Tabletop gardens typically combine a shallow container with petite plants or dwarf varieties and, if you like, other pipsqueak features -- a miniature gazebo, pebbled path, and decorative doodads -- to make an enchanting scene that rewards curiosity.
The plants we've chosen, although not all true miniature or dwarf varieties, are diminutive growers that will suit a small garden for at least one growing season. If plants grow too big for the space, simply trim them back. In warm climates, enjoy your container garden outdoors year-round.
Where winters are cold, store the garden in a protected place, such as an insulated garage, when freezing temperatures loom.
See all four of our mini-projects for attainable dwarf landscapes!

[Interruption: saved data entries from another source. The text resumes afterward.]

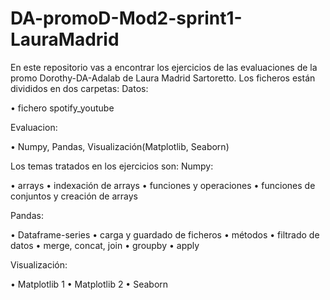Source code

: # DA-promoD-Mod2-sprint1-LauraMadrid

En este repositorio vas a encontrar los ejercicios de las evaluaciones de la promo Dorothy-DA-Adalab de Laura Madrid Sartoretto.
Los ficheros están divididos en dos carpetas:
Datos:

  •	fichero spotify_youtube

Evaluacion:

  •	Numpy, Pandas, Visualización(Matplotlib, Seaborn)

Los temas tratados en los ejercicios son: Numpy:

  •	arrays
  •	indexación de arrays
  •	funciones y operaciones
  •	funciones de conjuntos y creación de arrays

Pandas:

  •	Dataframe-series
  •	carga y guardado de ficheros
  •	métodos
  •	filtrado de datos
  •	merge, concat, join
  •	groupby
  •	apply

Visualización:

  •	Matplotlib 1
  •	Matplotlib 2
  •	Seaborn

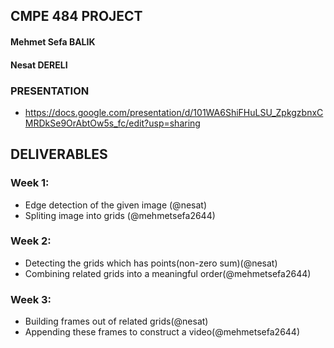 
## CMPE 484 PROJECT
#### Mehmet Sefa BALIK 
#### Nesat DERELI

### PRESENTATION

- https://docs.google.com/presentation/d/101WA6ShiFHuLSU_ZpkgzbnxCMRDkSe9OrAbtOw5s_fc/edit?usp=sharing

## DELIVERABLES

### Week 1:
- Edge detection of the given image (@nesat)
- Spliting image into grids (@mehmetsefa2644)


### Week 2:
- Detecting the grids which has points(non-zero sum)(@nesat)
- Combining related grids into a meaningful order(@mehmetsefa2644)


### Week 3:
- Building frames out of related grids(@nesat)
- Appending these frames to construct a video(@mehmetsefa2644)
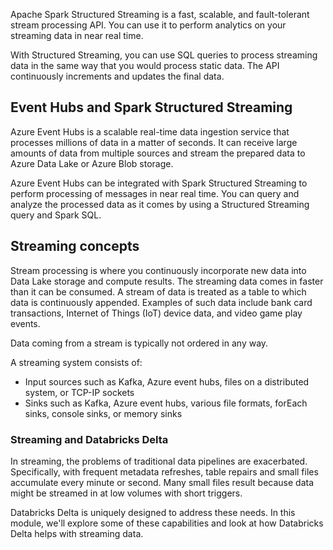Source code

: Apache Spark Structured Streaming is a fast, scalable, and fault-tolerant stream processing API. You can use it to perform analytics on your streaming data in near real time. 

With Structured Streaming, you can use SQL queries to process streaming data in the same way that you would process static data. The API continuously increments and updates the final data.

## Event Hubs and Spark Structured Streaming

Azure Event Hubs is a scalable real-time data ingestion service that processes millions of data in a matter of seconds. It can receive large amounts of data from multiple sources and stream the prepared data to Azure Data Lake or Azure Blob storage. 

Azure Event Hubs can be integrated with Spark Structured Streaming to perform processing of messages in near real time. You can query and analyze the processed data as it comes by using a Structured Streaming query and Spark SQL.

## Streaming concepts

Stream processing is where you continuously incorporate new data into Data Lake storage and compute results. The streaming data comes in faster than it can be consumed. A stream of data is treated as a table to which data is continuously appended. Examples of such data include bank card transactions, Internet of Things (IoT) device data, and video game play events.

Data coming from a stream is typically not ordered in any way.

A streaming system consists of:

- Input sources such as Kafka, Azure event hubs, files on a distributed system, or TCP-IP sockets
- Sinks such as Kafka, Azure event hubs, various file formats, forEach sinks, console sinks, or memory sinks

### Streaming and Databricks Delta

In streaming, the problems of traditional data pipelines are exacerbated. Specifically, with frequent metadata refreshes, table repairs and small files accumulate every minute or second. Many small files result because data might be streamed in at low volumes with short triggers.

Databricks Delta is uniquely designed to address these needs. In this module, we'll explore some of these capabilities and look at how Databricks Delta helps with streaming data.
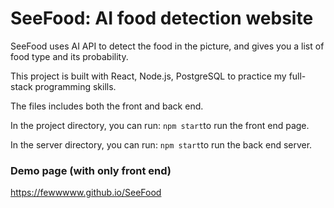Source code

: # SeeFood: AI food detection website



SeeFood uses AI API to detect the food in the picture, and gives you a list of food type and its probability.

This project is built with React, Node.js, PostgreSQL to practice my full-stack programming skills.



The files includes both the front and back end.

In the project directory, you can run: `npm start`to run the front end page.

In the server directory, you can run: `npm start`to run the back end server.



### Demo page (with only front end)

https://fewwwww.github.io/SeeFood
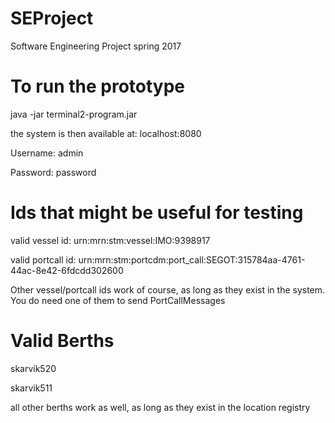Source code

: # SEProject
Software Engineering Project spring 2017

# To run the prototype
java -jar terminal2-program.jar

the system is then available at: localhost:8080

Username:
admin

Password:
password

# Ids that might be useful for testing
valid vessel id: 
urn:mrn:stm:vessel:IMO:9398917

valid portcall id: 
urn:mrn:stm:portcdm:port_call:SEGOT:315784aa-4761-44ac-8e42-6fdcdd302600

Other vessel/portcall ids work of course, as long as they exist in the system. You do need one of them to send PortCallMessages

# Valid Berths
skarvik520

skarvik511

all other berths work as well, as long as they exist in the location registry
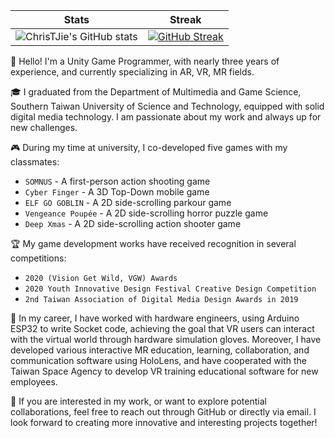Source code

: | Stats | Streak |
| :-: | :-: |
| ![ChrisTJie's GitHub stats](https://github-readme-stats.vercel.app/api?username=ChrisTJie&theme=radical&show_icons=true&hide_border=true&border_radius=5&count_private=true) | [![GitHub Streak](https://streak-stats.demolab.com?user=ChrisTJie&theme=radical&hide_border=true&border_radius=5)](https://git.io/streak-stats) |

👋 Hello!
I'm a Unity Game Programmer, with nearly three years of experience, and currently specializing in AR, VR, MR fields.

🎓 I graduated from the Department of Multimedia and Game Science, Southern Taiwan University of Science and Technology, equipped with solid digital media technology. I am passionate about my work and always up for new challenges.

🎮 During my time at university, I co-developed five games with my classmates:

- `SOMNUS` - A first-person action shooting game
- `Cyber Finger` - A 3D Top-Down mobile game
- `ELF GO GOBLIN` - A 2D side-scrolling parkour game
- `Vengeance Poupée` - A 2D side-scrolling horror puzzle game
- `Deep Xmas` - A 2D side-scrolling action shooter game

🏆 My game development works have received recognition in several competitions:

- `2020 (Vision Get Wild, VGW) Awards`
- `2020 Youth Innovative Design Festival Creative Design Competition`
- `2nd Taiwan Association of Digital Media Design Awards in 2019`

💼 In my career, I have worked with hardware engineers, using Arduino ESP32 to write Socket code, achieving the goal that VR users can interact with the virtual world through hardware simulation gloves. Moreover, I have developed various interactive MR education, learning, collaboration, and communication software using HoloLens, and have cooperated with the Taiwan Space Agency to develop VR training educational software for new employees.

🔭 If you are interested in my work, or want to explore potential collaborations, feel free to reach out through GitHub or directly via email. I look forward to creating more innovative and interesting projects together!

<!--
### Hi there 👋

**ChrisTJie/ChrisTJie** is a ✨ _special_ ✨ repository because its `README.md` (this file) appears on your GitHub profile.

Here are some ideas to get you started:

- 🔭 I’m currently working on ...
- 🌱 I’m currently learning ...
- 👯 I’m looking to collaborate on ...
- 🤔 I’m looking for help with ...
- 💬 Ask me about ...
- 📫 How to reach me: ...
- 😄 Pronouns: ...
- ⚡ Fun fact: ...
-->

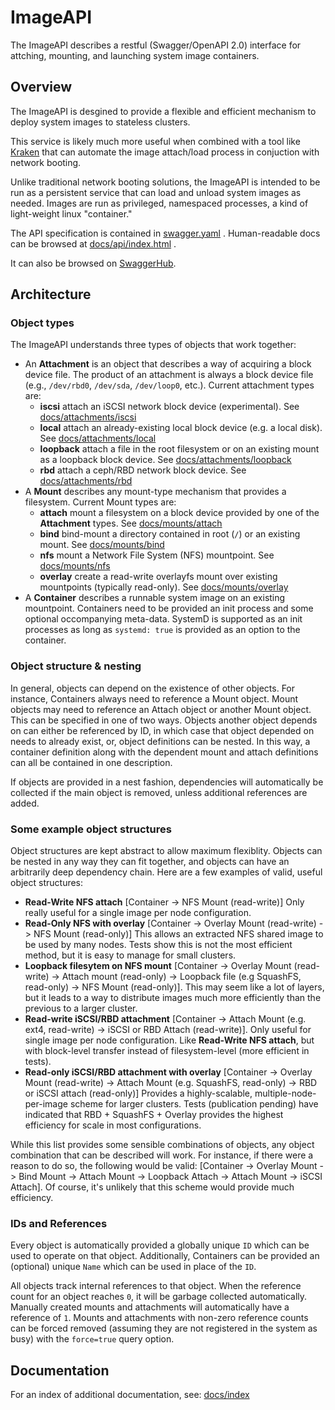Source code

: # ImageAPI

The ImageAPI describes a restful (Swagger/OpenAPI 2.0) interface for attching, mounting, and launching system image containers.

## Overview

The ImageAPI is desgined to provide a flexible and efficient mechanism to deploy system images to stateless clusters.

This service is likely much more useful when combined with a tool like [Kraken](https://github.com/hpc/kraken) that can automate the image attach/load process in conjuction with network booting.

Unlike traditional network booting solutions, the ImageAPI is intended to be run as a persistent service that can load and unload system images as needed.  Images are run as privileged, namespaced processes, a kind of light-weight linux "container."

The API specification is contained in [swagger.yaml](swagger.yaml) .  Human-readable docs can be browsed at [docs/api/index.html](docs/api/index.html) .

It can also be browsed on [SwaggerHub](https://app.swaggerhub.com/apis/jlowellwofford/image-api/0.2.0).

## Architecture

### Object types

The ImageAPI understands three types of objects that work together:

- An **Attachment** is an object that describes a way of acquiring a block device file.  The product of an attachment is always a block device file (e.g., `/dev/rbd0`, `/dev/sda`, `/dev/loop0`, etc.). Current attachment types are:
  - **iscsi** attach an iSCSI network block device (experimental). See [docs/attachments/iscsi](docs/attachments/iscsi.md)
  - **local** attach an already-existing local block device (e.g. a local disk). See [docs/attachments/local](docs/attachments/local.md)
  - **loopback** attach a file in the root filesystem or on an existing mount as a loopback block device. See [docs/attachments/loopback](docs/attachments/loopback.md)
  - **rbd** attach a ceph/RBD network block device. See [docs/attachments/rbd](docs/attachments/rbd.md)
- A **Mount** describes any mount-type mechanism that provides a filesystem.  Current Mount types are:
  - **attach** mount a filesystem on a block device provided by one of the **Attachment** types. See [docs/mounts/attach](docs/mounts/attach.md)
  - **bind** bind-mount a directory contained in root (`/`) or an existing mount. See [docs/mounts/bind](docs/mounts/bind.md)
  - **nfs** mount a Network File System (NFS) mountpoint. See [docs/mounts/nfs](docs/mounts/nfs.md)
  - **overlay** create a read-write overlayfs mount over existing mountpoints (typically read-only). See [docs/mounts/overlay](docs/mounts/overlay.md)
- A **Container** describes a runnable system image on an existing mountpoint.  Containers need to be provided an init process and some optional occompanying meta-data.  SystemD is supported as an init processes as long as `systemd: true` is provided as an option to the container.  

### Object structure & nesting

In general, objects can depend on the existence of other objects.  For instance, Containers always need to reference a Mount object.  Mount objects may need to reference an Attach object or another Mount object.  This can be specified in one of two ways.  Objects another object depends on can either be referenced by ID, in which case that object depended on needs to already exist, or, object definitions can be nested.  In this way, a container definition along with the dependent mount and attach definitions can all be contained in one description.

If objects are provided in a nest fashion, dependencies will automatically be collected if the main object is removed, unless additional references are added.

### Some example object structures

Object structures are kept abstract to allow maximum flexiblity.  Objects can be nested in any way they can fit together, and objects can have an arbitrarily deep dependency chain.  Here are a few examples of valid, useful object structures:

- **Read-Write NFS attach** [Container -> NFS Mount (read-write)] Only really useful for a single image per node configuration.
- **Read-Only NFS with overlay** [Container -> Overlay Mount (read-write) -> NFS Mount (read-only)] This allows an extracted NFS shared image to be used by many nodes.  Tests show this is not the most efficient method, but it is easy to manage for small clusters.
- **Loopback filesytem on NFS mount** [Container -> Overlay Mount (read-write) -> Attach mount (read-only) -> Loopback file (e.g SquashFS, read-only) -> NFS Mount (read-only)].  This may seem like a lot of layers, but it leads to a way to distribute images much more efficiently than the previous to a larger cluster.
- **Read-write iSCSI/RBD attachment** [Container -> Attach Mount (e.g. ext4, read-write) -> iSCSI or RBD Attach (read-write)]. Only useful for single image per node configuration.  Like **Read-Write NFS attach**, but with block-level transfer instead of filesystem-level (more efficient in tests).
- **Read-only iSCSI/RBD attachment with overlay** [Container -> Overlay Mount (read-write) -> Attach Mount (e.g. SquashFS, read-only) -> RBD or iSCSI attach (read-only)] Provides a highly-scalable, multiple-node-per-image scheme for larger clusters.  Tests (publication pending) have indicated that RBD + SquashFS + Overlay provides the highest efficiency for scale in most configurations.

While this list provides some sensible combinations of objects, any object combination that can be described will work.  For instance, if there were a reason to do so, the following would be valid: [Container -> Overlay Mount -> Bind Mount -> Attach Mount -> Loopback Attach -> Attach Mount -> iSCSI Attach].  Of course, it's unlikely that this scheme would provide much efficiency.

### IDs and References

Every object is automatically provided a globally unique `ID` which can be used to operate on that object.  Additionally, Containers can be provided an (optional) unique `Name` which can be used in place of the `ID`.

All objects track internal references to that object.  When the reference count for an object reaches `0`, it will be garbage collected automatically.  Manually created mounts and attachments will automatically have a reference of `1`.  Mounts and attachments with non-zero reference counts can be forced removed (assuming they are not registered in the system as busy) with the `force=true` query option.

## Documentation

For an index of additional documentation, see: [docs/index](docs/index.md)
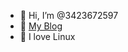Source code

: - 👋 Hi, I’m @3423672597
- 🌈 [My Blog](https://3423672597.github.io)
- 🐧 I love Linux 
<!---
3423672597/3423672597 is a ✨ special ✨ repository because its `README.md` (this file) appears on your GitHub profile.
You can click the Preview link to take a look at your changes.
--->
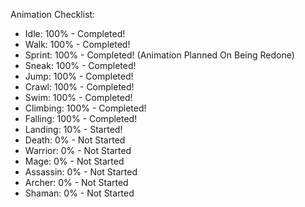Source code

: Animation Checklist:
 - Idle: 100% - Completed!
 - Walk: 100% - Completed!
 - Sprint: 100% - Completed! (Animation Planned On Being Redone)
 - Sneak: 100% - Completed!
 - Jump: 100% - Completed!
 - Crawl: 100% - Completed!
 - Swim: 100% - Completed!
 - Climbing: 100% - Completed!
 - Falling: 100% - Completed!
 - Landing: 10% - Started!
 - Death: 0% - Not Started
 - Warrior: 0% - Not Started
 - Mage: 0% - Not Started
 - Assassin: 0% - Not Started
 - Archer: 0% - Not Started
 - Shaman: 0% - Not Started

Transform a large tray and a collection of small-scale plants into an enchanted landscape. From the teeny-tiny glass house to itty-bitty tools and thimble-size pots, the design works as a study in detail.
Escape into a lush and tranquil realm, reminiscent of a forest floor, where mosses flourish and mushrooms sprout.
Designate this textural garden as an ideal place to display a few geological treasures, gathered on a trip or saved for special memories they hold.
Set the planter in a shady spot where the mosses will thrive, given consistent moisture. Set the basin on a tabletop or bring the garden closer to eye level by putting it on a pedestal.
Think of this basket of mints as a multipurpose garden: edible, portable, and even a source of entertainment.
Placed atop a copper tray and wrought-iron stand, it's ready for serving refreshments at your next outdoor get-together. Move the basket to a dining table and use it as a centerpiece or as a dessert tray.
Either way, it helps you serve a little surprise with a touch of elegance, whether you snip the plants for aromatic garnishes in drinks or mince and sprinkle the bits on desserts.
Encourage guests to pinch off and whiff the mints for an uplifting ritual after a meal. Stimulate conversation by guessing the mints' flavors. And if mint isn't your cup of tea, so to speak, you can substitute other sweet-flavor herbs.